A carefully plotted first novel self-consciously details the long reach of the past as foreign students struggle to forget what they have left behind, and their teacher, already married, falls in love with a married man.
Fisher is good on the details. Richmond, Virginia, and the college setting are vividly evoked, and the minor characters, especially Korean immigrant Sungae, an artist and ESOL student, are fully realized people whose plights move and engage. The starring lovers, Annie and Will, on the other hand, seem intellectual and emotional lightweights despite all the labored efforts to make their story meaningful. It begins as the new school-year opens, and Annie, who teaches English as a second language, is getting prepared. She loves teaching, but the traumas of the last two years—after numerous miscarriages she was told she would be unable to bear children, and she's feeling guilty about leaving Carter, her husband, whom she's known since grade school—have made her less sure of herself. In her first class she asks her students to write "telling lines": a single sentence that would forecast the narrative of their lives. The assignment distresses Sungae, for it brings back all the painful memories of her extramarital love affair and the daughter she left behind in Korea.
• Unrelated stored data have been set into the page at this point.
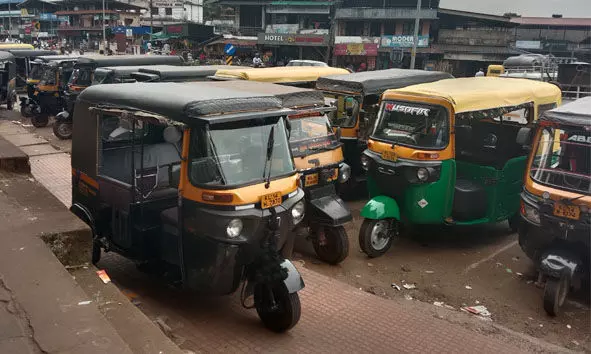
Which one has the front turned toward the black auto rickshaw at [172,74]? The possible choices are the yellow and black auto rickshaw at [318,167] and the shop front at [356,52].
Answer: the shop front

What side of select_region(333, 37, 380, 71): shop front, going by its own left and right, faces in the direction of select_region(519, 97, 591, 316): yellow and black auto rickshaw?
front

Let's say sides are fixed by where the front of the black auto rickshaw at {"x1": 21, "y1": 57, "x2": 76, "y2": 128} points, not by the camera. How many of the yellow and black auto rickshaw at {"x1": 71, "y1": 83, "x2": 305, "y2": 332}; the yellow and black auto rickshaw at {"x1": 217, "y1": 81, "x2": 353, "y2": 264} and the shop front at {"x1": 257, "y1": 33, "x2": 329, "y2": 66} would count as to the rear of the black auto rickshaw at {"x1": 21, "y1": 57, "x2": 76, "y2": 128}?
1

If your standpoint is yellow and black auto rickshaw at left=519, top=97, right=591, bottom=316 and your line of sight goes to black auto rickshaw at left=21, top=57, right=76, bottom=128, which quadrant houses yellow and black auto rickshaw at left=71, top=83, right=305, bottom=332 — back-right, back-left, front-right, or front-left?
front-left

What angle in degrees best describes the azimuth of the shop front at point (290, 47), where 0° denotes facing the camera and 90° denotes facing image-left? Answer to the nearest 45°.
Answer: approximately 0°

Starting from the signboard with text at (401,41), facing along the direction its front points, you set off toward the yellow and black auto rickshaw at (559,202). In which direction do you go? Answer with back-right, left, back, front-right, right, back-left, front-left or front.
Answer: front

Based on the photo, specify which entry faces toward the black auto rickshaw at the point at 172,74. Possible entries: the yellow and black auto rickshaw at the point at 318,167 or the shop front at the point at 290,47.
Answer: the shop front

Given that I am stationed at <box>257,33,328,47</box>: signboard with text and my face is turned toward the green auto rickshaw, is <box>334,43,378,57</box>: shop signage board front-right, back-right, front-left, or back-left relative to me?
front-left

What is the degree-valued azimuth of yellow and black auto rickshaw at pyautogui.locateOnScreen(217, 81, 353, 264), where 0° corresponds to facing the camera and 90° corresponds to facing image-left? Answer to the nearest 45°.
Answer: approximately 315°

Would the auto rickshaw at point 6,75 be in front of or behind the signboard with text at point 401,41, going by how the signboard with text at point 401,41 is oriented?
in front

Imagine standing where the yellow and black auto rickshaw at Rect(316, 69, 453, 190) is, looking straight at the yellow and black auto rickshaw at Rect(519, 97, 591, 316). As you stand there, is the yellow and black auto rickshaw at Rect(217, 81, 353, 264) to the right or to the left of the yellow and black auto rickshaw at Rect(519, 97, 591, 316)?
right

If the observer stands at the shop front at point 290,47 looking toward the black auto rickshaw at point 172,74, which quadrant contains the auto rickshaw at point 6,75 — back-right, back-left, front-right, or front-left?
front-right

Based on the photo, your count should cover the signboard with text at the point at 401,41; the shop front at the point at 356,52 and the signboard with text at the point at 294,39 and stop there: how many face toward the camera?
3

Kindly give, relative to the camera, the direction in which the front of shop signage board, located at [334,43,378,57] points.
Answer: facing the viewer

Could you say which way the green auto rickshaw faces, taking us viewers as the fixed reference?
facing the viewer and to the left of the viewer

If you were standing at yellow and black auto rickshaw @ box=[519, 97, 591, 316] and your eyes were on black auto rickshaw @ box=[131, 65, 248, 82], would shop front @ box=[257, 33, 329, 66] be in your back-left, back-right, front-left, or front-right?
front-right

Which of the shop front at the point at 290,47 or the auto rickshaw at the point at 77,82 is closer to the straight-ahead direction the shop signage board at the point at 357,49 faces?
the auto rickshaw

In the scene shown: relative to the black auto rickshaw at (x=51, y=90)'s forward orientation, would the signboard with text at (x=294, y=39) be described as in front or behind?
behind

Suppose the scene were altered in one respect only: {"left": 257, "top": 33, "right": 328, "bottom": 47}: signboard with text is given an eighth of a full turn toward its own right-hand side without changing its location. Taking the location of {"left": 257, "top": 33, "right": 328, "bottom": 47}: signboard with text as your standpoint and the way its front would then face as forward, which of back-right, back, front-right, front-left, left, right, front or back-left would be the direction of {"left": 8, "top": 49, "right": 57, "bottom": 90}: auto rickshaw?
front

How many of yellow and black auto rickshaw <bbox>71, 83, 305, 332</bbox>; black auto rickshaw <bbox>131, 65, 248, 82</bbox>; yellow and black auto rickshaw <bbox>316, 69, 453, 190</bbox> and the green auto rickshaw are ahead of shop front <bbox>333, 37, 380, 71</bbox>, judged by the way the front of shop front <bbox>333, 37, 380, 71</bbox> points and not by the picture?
4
As Sungae finds herself able to acknowledge her grief and guilt, Annie and Will, now living together, also deal with their respective pasts. Will, who has left his wife and daughter, feels guilty and misses being a full-time dad. And Annie misses Carter, whose anguish leads him to set fires outside her apartment. But in the year that follows, Annie and Will, as well as Sungae, understand that they must let go of the past by learning—all too cutely—the language of good-bye.
Well-intentioned, but far too strained to bring out the hankies.